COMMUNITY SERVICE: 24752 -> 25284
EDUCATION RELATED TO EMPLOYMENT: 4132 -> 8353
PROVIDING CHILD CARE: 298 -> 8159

* * *

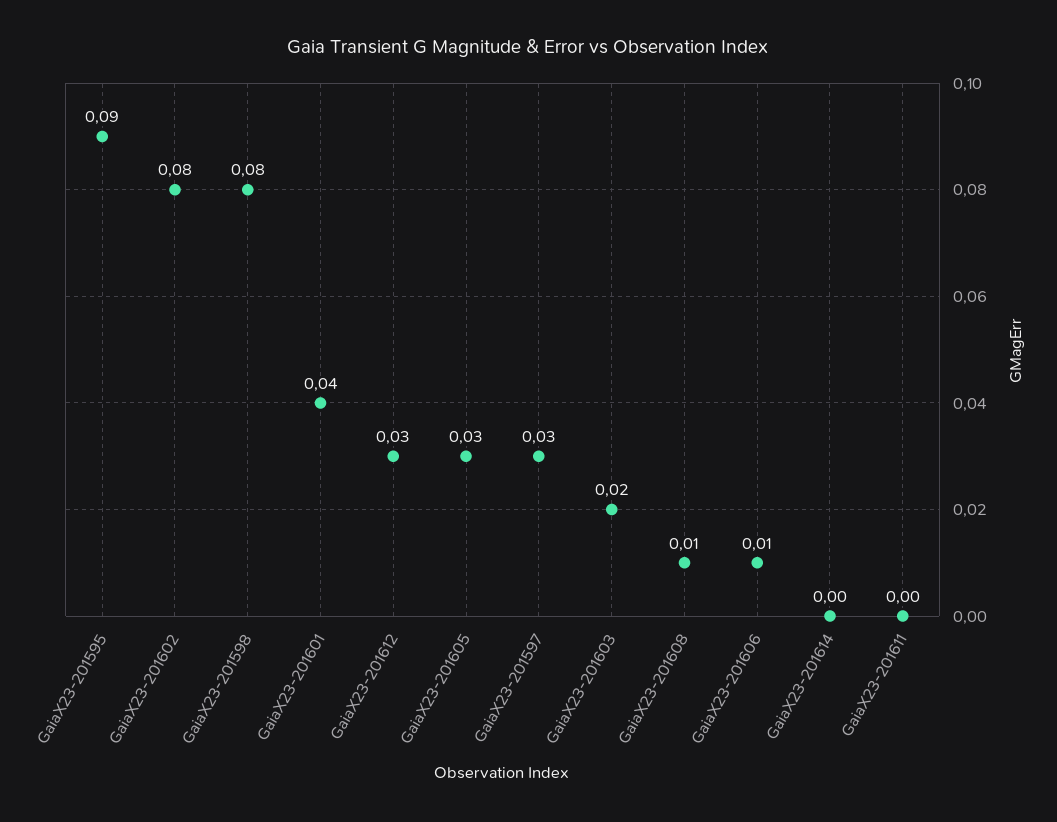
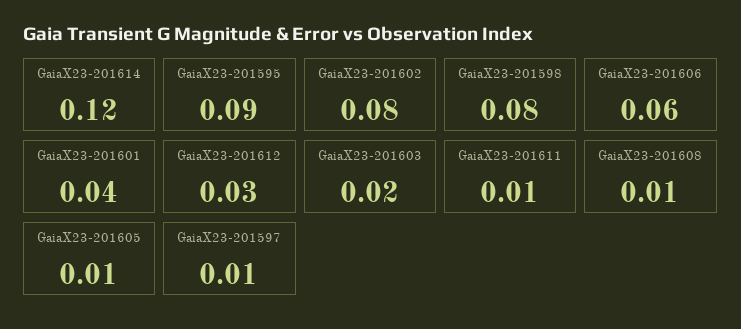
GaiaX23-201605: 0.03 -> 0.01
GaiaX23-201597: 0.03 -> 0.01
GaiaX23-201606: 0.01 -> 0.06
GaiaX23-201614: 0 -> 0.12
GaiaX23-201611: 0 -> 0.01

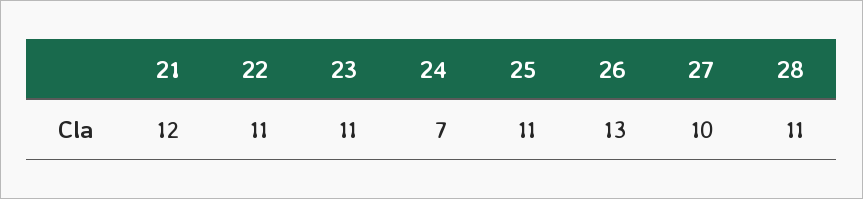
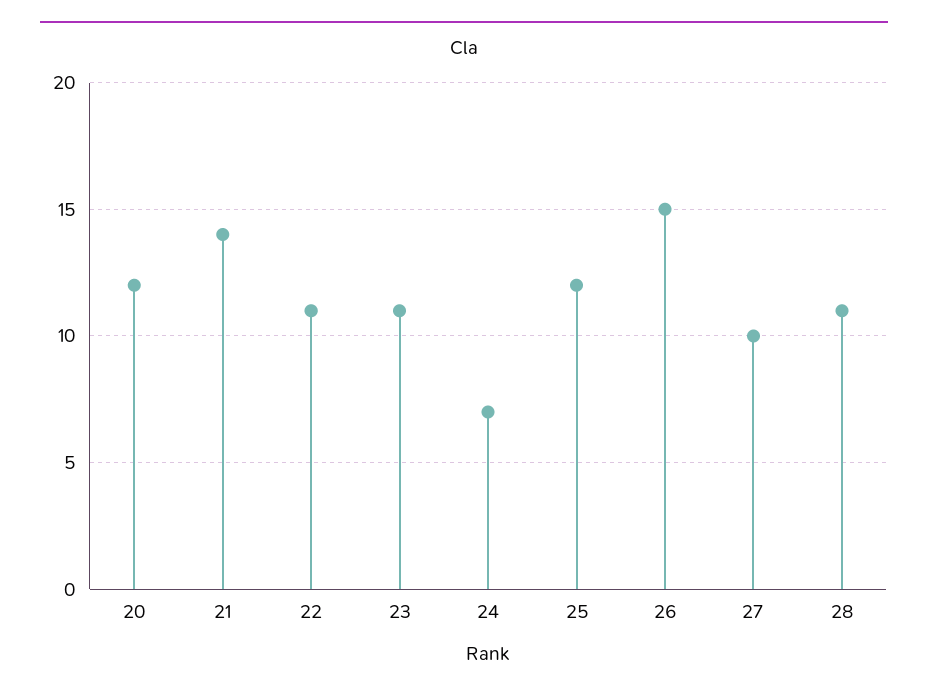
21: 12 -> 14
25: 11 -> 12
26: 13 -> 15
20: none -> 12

* * *

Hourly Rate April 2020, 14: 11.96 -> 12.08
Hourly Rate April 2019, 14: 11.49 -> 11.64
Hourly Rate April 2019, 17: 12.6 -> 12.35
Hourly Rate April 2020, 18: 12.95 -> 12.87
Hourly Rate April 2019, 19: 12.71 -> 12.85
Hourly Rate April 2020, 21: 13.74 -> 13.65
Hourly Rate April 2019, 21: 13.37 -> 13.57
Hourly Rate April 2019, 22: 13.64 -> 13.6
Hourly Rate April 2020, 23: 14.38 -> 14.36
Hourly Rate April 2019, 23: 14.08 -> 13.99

**Problem requirements**. Gather each line from the listing above that holds "April".

**Solution for this exercise**.
Hourly Rate April 2020, 14: 11.96 -> 12.08
Hourly Rate April 2019, 14: 11.49 -> 11.64
Hourly Rate April 2019, 17: 12.6 -> 12.35
Hourly Rate April 2020, 18: 12.95 -> 12.87
Hourly Rate April 2019, 19: 12.71 -> 12.85
Hourly Rate April 2020, 21: 13.74 -> 13.65
Hourly Rate April 2019, 21: 13.37 -> 13.57
Hourly Rate April 2019, 22: 13.64 -> 13.6
Hourly Rate April 2020, 23: 14.38 -> 14.36
Hourly Rate April 2019, 23: 14.08 -> 13.99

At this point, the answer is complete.